Días atrás, en esta misma columna, recordábamos los terribles momentos previos a la bomba atómica con la que los Estados Unidos destruyó la ciudad de Hiroshima el 6 de agosto de 1945. Incluso mencionábamos a los almirantes y asesores de Truman, que le recomendaban encarecidamente: "Una vez que ha castigado al perro, no se encapriche en perseguirlo". Pero el presidente norteamericano, el único criminal de guerra que ni siquiera declaró como testigo en un juicio, ya tenía todo decidido. El 9 de agosto, un bombardero nuclear partía rumbo a otra ciudad japonesa. Es de suponer que el mayor Charles Sweeney, al mando del temido B-29 "Bockscar", debe haber sentido lo mismo que su colega Paul Tibbets, comandante del "Enola Gay", quien tres días antes había bombardeado nuclearmente a Hiroshima. Sólo una cosa fue diferente: la aparición -mágica para unos, terrible para otros- del azar.

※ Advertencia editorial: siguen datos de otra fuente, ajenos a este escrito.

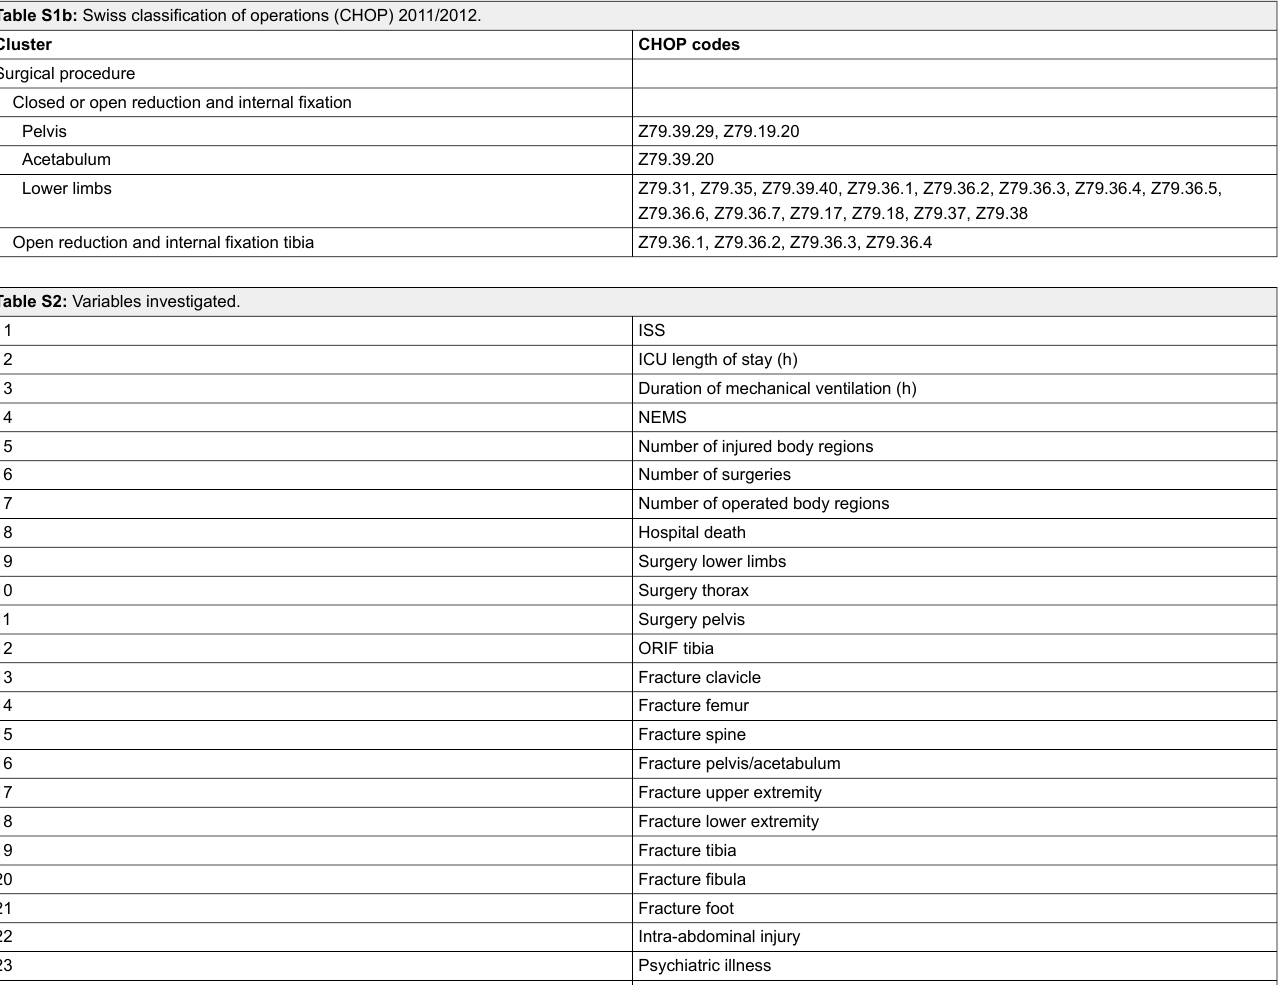
Table S1b: Swiss classification of operations (CHOP) 2011/2012. Cluster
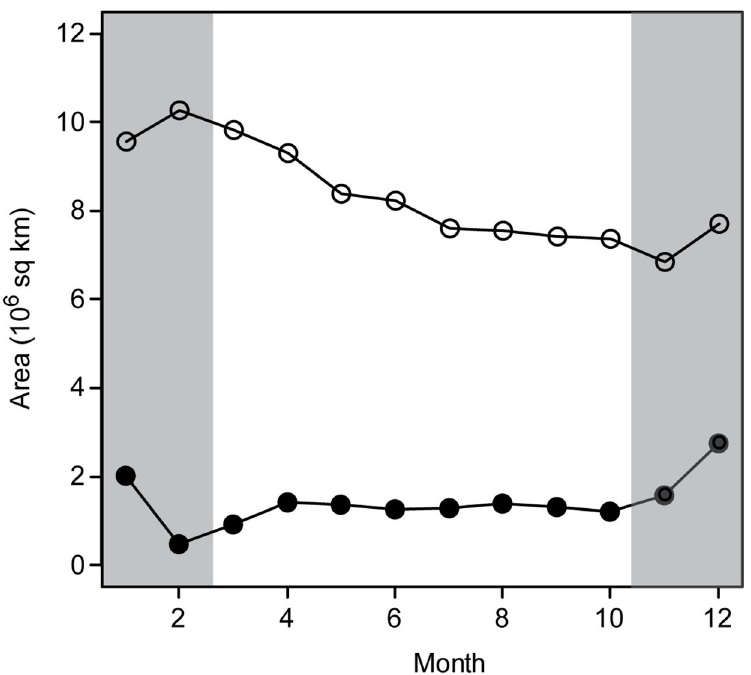
Fig 5. Area of open water and marginal ice zone habitats from 180˚ W to 0˚ W in 2017. Estimated areas of open- water habitat available (2˚C isotherm to 5% sea-ice concentration; open circles) and marginal ice zone (MIZ; 5–50% sea ice concentration; closed circles) habitat and to chinstrap penguins during 2017. The breeding season is marked in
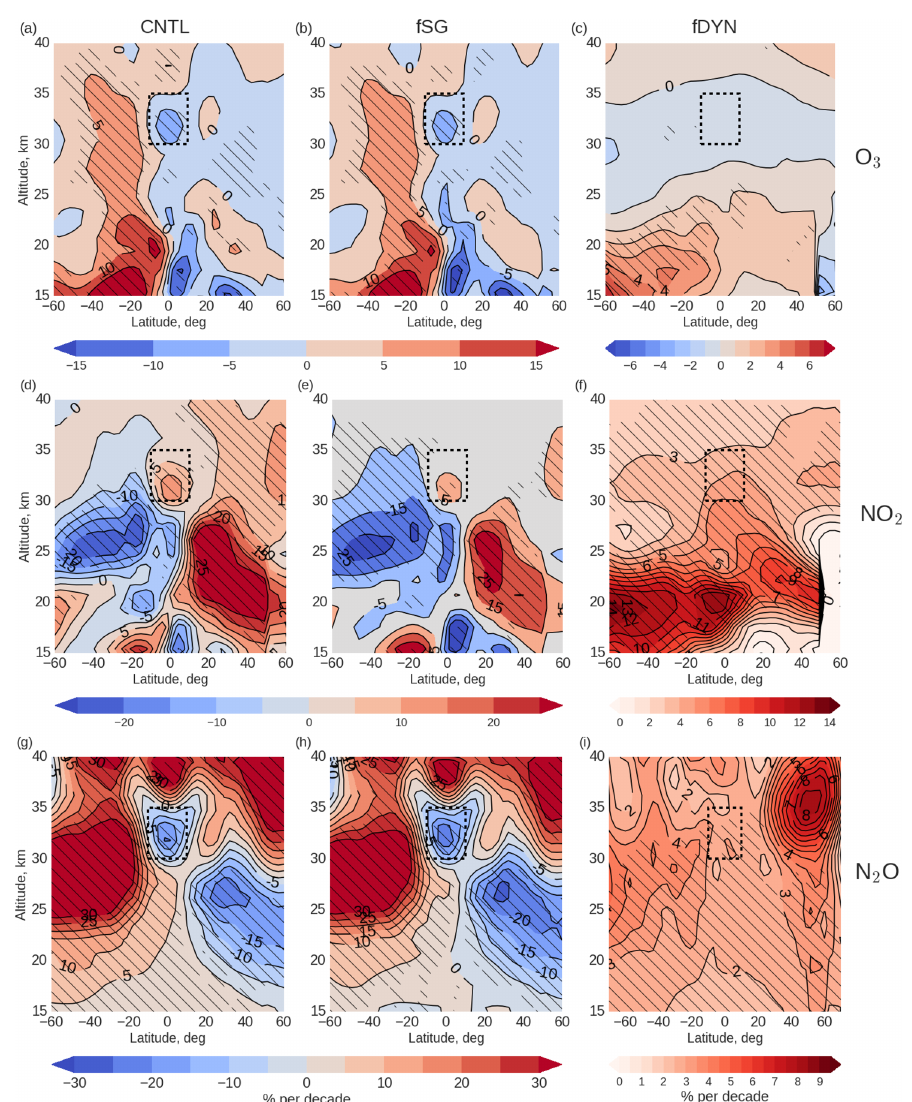
Figure 3. Latitude–altitude distribution of (a–c) O 3 , (d–f) NO 2 , and (g–i) N 2 O changes (%decade − 1 ) from the MLR model applied to TOMCAT runs in the January 2004–April 2012 period: CNTL (a, d, g) , fSG (b, e, h) , and fDYN (c, f, i) . Latitude ranges from 60 ◦ S to 60 ◦ N, and altitude ranges from 15 to 40km. Hatched areas show changes significant at the 2 σ level. The dashed rectangle indicates the region of interest in this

La anterior misión del "Enola Gay" era clara: lanzar la bomba sobre Hiroshima. En cambio Sweeney tenía otro objetivo, que recién se conoce hace poco: Niigata, la ciudad más grande de la costa del Mar del Japón. Los miles de habitantes, civiles y soldados, que alli vivían, murieron muchos años después sin saber que en aquel lejano día de agosto de 1945, los había salvado una copiosa lluvia que en ese momento caía sobre su ciudad e impedía la visión por las nubes, el agua y también dificultaría las mediciones posteriores a la explosión. Sweeney no tenía mucho tiempo para pensar. Enfiló hacia Kokura, el siguiente de los blancos posibles. Las nubes y la niebla le impidieron la visibilidad en la primera y en la segunda pasada. En la tercera, creyó advertir que se abría un claro sobre la ciudad. En el vientre de la nave viajaba "Fat Man", tal la denominación del paquete atómico.
Debajo de las masas de nubes, miles de personas ignoraban que el mal tiempo les estaba salvando la vida. Quedaban unos segundos y la suerte se echaba a cara o cruz para los habitantes de Kokura. Las órdenes que tenía el comandante eran bien claras: lanzar la bomba visualmente, pues los radares podían ser engañados. El hueco en las nubes se abría y cerraba. Sweeney, entonces y sin saberlo, cambió una página posible de la historia. Gritó las órdenes necesarias y el avión se dirigió a un objetivo hasta ese momento secundario. Aunque el cielo también estaba nublado en este último sitio, el comandante encontró el claro suficiente para arrojar la segunda bomba atómica contra el Japón, más mortífera que la de tres días antes. Si no fuera por el azar y el mal clima sobre las anteriores ciudades, el nombre de Nagasaki sólo sería conocido por los japoneses.